Background / Motivation

cleanup_old_versions today behaves as a black box: callers hand in a policy
and either get a RemovalStats back or, on failure, a partially mutated
dataset with no record of which files were inspected, kept, or deleted.

That opacity becomes painful in three scenarios we hit in production:

  1. Operational dry-run. Operators want to know exactly which files an
    upcoming cleanup will remove (and how many bytes that frees) before
    actually running it, especially on tables with 100k+ fragments where a
    mistaken policy could remove tens of GB.
  2. Auditing and reproducibility. When a cleanup is triggered automatically
    (commit hooks, schedulers), there is no artifact we can inspect afterwards
    to answer "why did this file go away?". The tracing audit log helps, but
    only if you were already capturing it.
  3. Two-phase execution. Some deployments want to plan on one node and
    execute on another (or in a maintenance window), which the current API
    does not support at all.

This PR splits cleanup into an explicit plan and execute pair, while
keeping the existing cleanup_old_versions entry point byte-for-byte
compatible. The plan is a serializable description of every file the cleanup
intends to delete, the reason it qualifies, and the dataset snapshot it was
built from.

Provided material -
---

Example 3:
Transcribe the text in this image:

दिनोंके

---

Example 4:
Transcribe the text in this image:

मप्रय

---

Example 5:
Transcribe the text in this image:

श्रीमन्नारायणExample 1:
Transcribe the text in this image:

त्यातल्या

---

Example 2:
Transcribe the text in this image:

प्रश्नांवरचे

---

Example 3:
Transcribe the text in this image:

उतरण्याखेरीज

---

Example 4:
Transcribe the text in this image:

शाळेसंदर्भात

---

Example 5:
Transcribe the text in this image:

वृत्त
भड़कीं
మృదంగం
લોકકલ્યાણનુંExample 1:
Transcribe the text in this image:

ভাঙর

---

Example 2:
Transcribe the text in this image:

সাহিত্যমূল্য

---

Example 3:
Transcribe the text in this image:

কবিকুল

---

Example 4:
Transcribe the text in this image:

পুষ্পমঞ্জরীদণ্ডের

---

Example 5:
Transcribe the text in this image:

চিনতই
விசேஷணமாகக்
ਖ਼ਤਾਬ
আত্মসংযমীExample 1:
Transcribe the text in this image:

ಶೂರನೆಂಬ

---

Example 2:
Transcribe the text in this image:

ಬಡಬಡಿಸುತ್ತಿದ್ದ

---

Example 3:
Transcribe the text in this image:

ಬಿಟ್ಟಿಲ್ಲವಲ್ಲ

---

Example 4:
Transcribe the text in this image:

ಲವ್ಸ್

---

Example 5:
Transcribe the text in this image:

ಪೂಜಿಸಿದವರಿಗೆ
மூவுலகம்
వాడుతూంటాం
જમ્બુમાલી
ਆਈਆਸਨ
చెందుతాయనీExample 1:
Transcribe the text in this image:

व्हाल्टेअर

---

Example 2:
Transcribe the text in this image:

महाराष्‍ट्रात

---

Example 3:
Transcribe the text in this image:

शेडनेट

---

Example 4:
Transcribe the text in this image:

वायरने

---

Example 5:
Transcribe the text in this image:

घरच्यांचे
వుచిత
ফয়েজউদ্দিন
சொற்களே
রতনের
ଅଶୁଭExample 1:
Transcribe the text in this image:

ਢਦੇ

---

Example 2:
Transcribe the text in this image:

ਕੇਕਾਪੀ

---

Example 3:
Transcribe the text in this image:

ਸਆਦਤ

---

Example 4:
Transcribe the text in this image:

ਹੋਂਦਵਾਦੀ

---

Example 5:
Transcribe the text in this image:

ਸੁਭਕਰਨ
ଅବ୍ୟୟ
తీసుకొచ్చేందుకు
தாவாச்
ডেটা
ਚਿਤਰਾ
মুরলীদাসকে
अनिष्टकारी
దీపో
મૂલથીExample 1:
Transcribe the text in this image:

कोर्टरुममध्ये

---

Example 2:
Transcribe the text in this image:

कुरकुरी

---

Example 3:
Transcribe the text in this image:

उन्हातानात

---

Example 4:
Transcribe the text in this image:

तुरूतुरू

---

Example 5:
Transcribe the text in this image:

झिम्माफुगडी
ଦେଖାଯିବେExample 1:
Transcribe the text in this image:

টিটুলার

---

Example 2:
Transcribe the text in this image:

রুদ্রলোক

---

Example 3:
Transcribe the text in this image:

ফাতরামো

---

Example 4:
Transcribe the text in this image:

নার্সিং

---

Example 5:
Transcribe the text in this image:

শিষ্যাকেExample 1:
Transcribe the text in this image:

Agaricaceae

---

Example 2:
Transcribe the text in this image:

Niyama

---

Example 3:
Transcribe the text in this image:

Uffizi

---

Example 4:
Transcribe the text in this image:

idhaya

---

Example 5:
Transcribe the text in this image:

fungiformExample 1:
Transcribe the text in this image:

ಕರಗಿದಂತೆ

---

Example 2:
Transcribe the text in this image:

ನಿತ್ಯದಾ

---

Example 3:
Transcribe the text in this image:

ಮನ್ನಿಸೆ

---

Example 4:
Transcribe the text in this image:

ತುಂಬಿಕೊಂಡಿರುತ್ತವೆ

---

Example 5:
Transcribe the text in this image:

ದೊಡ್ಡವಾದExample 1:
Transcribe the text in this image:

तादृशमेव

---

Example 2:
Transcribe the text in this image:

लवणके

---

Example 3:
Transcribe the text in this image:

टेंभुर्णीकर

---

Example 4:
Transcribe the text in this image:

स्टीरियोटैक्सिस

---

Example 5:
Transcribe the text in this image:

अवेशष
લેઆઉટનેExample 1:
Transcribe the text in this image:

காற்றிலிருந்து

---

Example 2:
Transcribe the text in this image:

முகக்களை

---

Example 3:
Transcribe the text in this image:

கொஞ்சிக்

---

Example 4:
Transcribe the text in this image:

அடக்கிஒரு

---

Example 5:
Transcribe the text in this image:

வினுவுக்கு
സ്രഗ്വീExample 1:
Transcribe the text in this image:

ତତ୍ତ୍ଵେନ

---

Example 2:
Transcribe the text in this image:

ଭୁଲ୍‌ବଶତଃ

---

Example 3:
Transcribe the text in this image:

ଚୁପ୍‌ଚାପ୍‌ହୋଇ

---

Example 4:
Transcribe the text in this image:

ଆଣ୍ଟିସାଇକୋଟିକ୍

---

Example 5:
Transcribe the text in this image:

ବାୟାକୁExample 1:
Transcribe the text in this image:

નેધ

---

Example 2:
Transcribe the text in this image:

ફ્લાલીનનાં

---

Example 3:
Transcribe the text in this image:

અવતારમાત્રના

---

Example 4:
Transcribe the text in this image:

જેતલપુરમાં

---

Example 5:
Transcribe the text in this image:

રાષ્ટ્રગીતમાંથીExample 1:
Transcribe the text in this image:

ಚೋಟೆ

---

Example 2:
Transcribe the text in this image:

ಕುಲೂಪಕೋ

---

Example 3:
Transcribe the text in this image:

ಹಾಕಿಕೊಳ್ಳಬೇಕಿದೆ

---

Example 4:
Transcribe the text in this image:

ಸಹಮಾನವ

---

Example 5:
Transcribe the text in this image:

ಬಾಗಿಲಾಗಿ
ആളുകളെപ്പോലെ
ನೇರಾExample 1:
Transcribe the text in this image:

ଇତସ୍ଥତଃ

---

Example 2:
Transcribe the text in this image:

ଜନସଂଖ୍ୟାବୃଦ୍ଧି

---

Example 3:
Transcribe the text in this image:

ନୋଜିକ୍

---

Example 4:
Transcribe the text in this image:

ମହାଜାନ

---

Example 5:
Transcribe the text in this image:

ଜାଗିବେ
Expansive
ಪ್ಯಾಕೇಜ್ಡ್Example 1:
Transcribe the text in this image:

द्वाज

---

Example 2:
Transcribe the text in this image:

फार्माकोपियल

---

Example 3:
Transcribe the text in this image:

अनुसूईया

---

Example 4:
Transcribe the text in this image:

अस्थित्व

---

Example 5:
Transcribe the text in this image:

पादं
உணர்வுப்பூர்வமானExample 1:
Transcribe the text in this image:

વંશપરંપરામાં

Questions to answer -
1 > List the production scenarios that the background section gives as cases where the opacity of cleanup_old_versions becomes painful.
2 > In the background section, what does the serializable plan describe?

Answers -
1 >
Operational dry-run
Auditing and reproducibility
Two-phase execution

2 > Every file the cleanup intends to delete, the reason it qualifies, and the dataset snapshot it was built from.